Bug #116696 NGRAM Parser and Boolean Mode Inconsistency with Chinese Punctuation
Submitted: 18 Nov 2024 13:55 Modified: 21 Nov 2024 14:13
Reporter: jianghong sheng Email Updates:
Status: Verified Impact on me:
None 
Category:MySQL Server: FULLTEXT search Severity:S3 (Non-critical)
Version:9.1 OS:Any
Assigned to: CPU Architecture:Any
Tags: full text search

[18 Nov 2024 13:55] jianghong sheng
Description:
When using MySQL’s Full-Text Search with the ngram parser and Boolean mode, Chinese punctuation marks (such as ,) are not correctly handled, but do return results as expected when natural language mode.

How to repeat:
1) Set global variables:

mysql> set global innodb_ft_enable_stopword=OFF;
Query OK, 0 rows affected (0.00 sec)

mysql> show variables like '%ngram_token_size%';
+------------------+-------+
| Variable_name    | Value |
+------------------+-------+
| ngram_token_size | 2     |
+------------------+-------+
1 row in set (0.00 sec)

2) Create test table:

CREATE TABLE `ft` (
    `id` int unsigned NOT NULL AUTO_INCREMENT,
     `text` text,
     PRIMARY KEY (`id`),
     FULLTEXT KEY `ftx_index_text` (`text`) /*!50100 WITH PARSER `ngram` */
   ) ENGINE=InnoDB  DEFAULT CHARSET=utf8mb4 COLLATE=utf8mb4_0900_ai_ci;

3) Insert test data:

INSERT INTO `ft` (`id`, `text`) VALUES (NULL, 'a,b');

4) Check information about full-text index

It shows punctuation in the tokens.

mysql> SELECT * FROM INFORMATION_SCHEMA.INNODB_FT_INDEX_CACHE;
+------+--------------+-------------+-----------+--------+----------+
| WORD | FIRST_DOC_ID | LAST_DOC_ID | DOC_COUNT | DOC_ID | POSITION |
+------+--------------+-------------+-----------+--------+----------+
| ,b  |            2 |           2 |         1 |      2 |        1 |
| a,  |            2 |           2 |         1 |      2 |        0 |
+------+--------------+-------------+-----------+--------+----------+
2 rows in set (0.00 sec)

5)Execute search with natural language mode:

mysql> SELECT * FROM ft WHERE MATCH (text) AGAINST ('a,b');
+----+-------+
| id | text  |
+----+-------+
|  1 | a,b  |
+----+-------+
1 row in set (0.00 sec)

6) Execute search with boolean mode:

mysql> SELECT * FROM ft WHERE MATCH (text) AGAINST ('a,b' IN BOOLEAN MODE);
Empty set (0.01 sec)
[18 Nov 2024 14:15] MySQL Verification Team
Hi Mr. sheng,

Thank you for your bug report.

However, this is not a bug.

Namely, MATCH IN BOOLEAN MODE works with entirely different syntax. 

An example is the one from our Reference Manual:

SELECT * FROM articles WHERE MATCH (title,body)  AGAINST ('+MySQL -YourSQL' IN BOOLEAN MODE);

You simply did not follow the syntax.

Not a bug.
[19 Nov 2024 4:23] jianghong sheng
Thanks for your response.
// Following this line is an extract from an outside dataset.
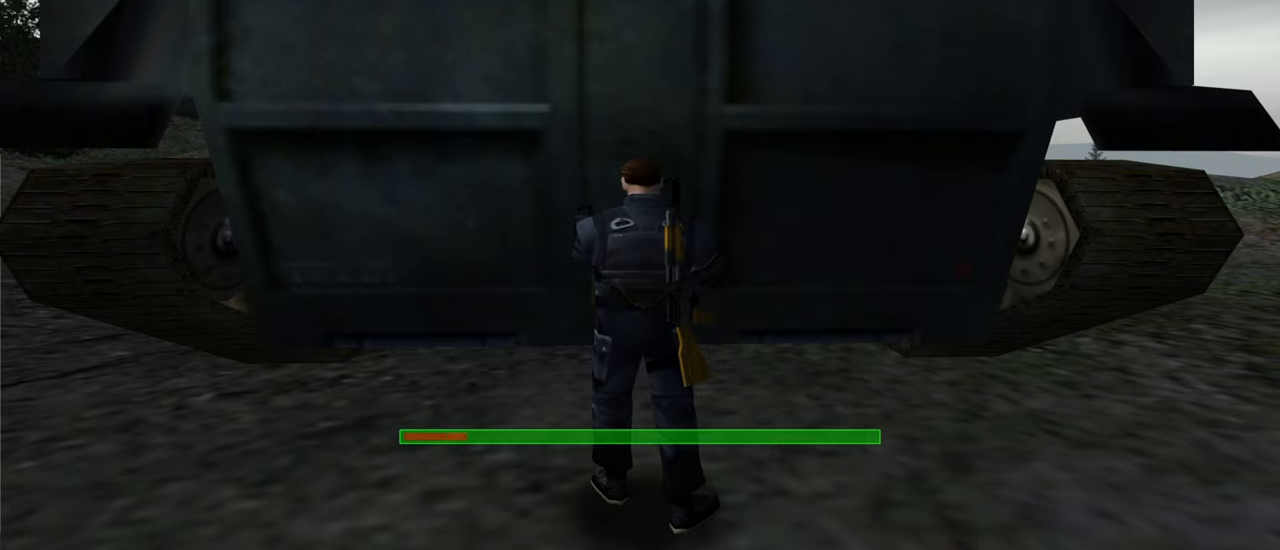
{"keys": ["e"], "mouse": [], "mouse_move": "left", "events": []}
But boolean mode supports queries without explicit usage of these "+" "-" operators. 

As the reference manual says: 

1. By default (when neither + nor - is specified), the word is optional, but the rows that contain it are rated higher.

2. For boolean mode search, the search term is converted to an ngram phrase search.

Here is a test:

mysql> INSERT INTO `ft` (`id`, `text`) values (NULL, '你好吗');
Query OK, 1 row affected (0.00 sec)

mysql> SELECT * FROM ft WHERE MATCH (text) AGAINST ('你好吗' in boolean mode);
+----+-----------+
| id | text      |
+----+-----------+
|  4 | 你好吗    |
+----+-----------+
1 row in set (0.00 sec)

Boolean Mode without operators, get 1 row result.
[19 Nov 2024 4:30] jianghong sheng
SELECT * FROM ft WHERE MATCH (text) AGAINST ('a,b' IN BOOLEAN MODE);

These query is expected to return 1 row.
+----+-------+
| id | text  |
+----+-------+
|  1 | a,b  |
+----+-------+
[19 Nov 2024 10:08] MySQL Verification Team
Hi Mr. sheng,

We tried to reproduce your test case, but without success.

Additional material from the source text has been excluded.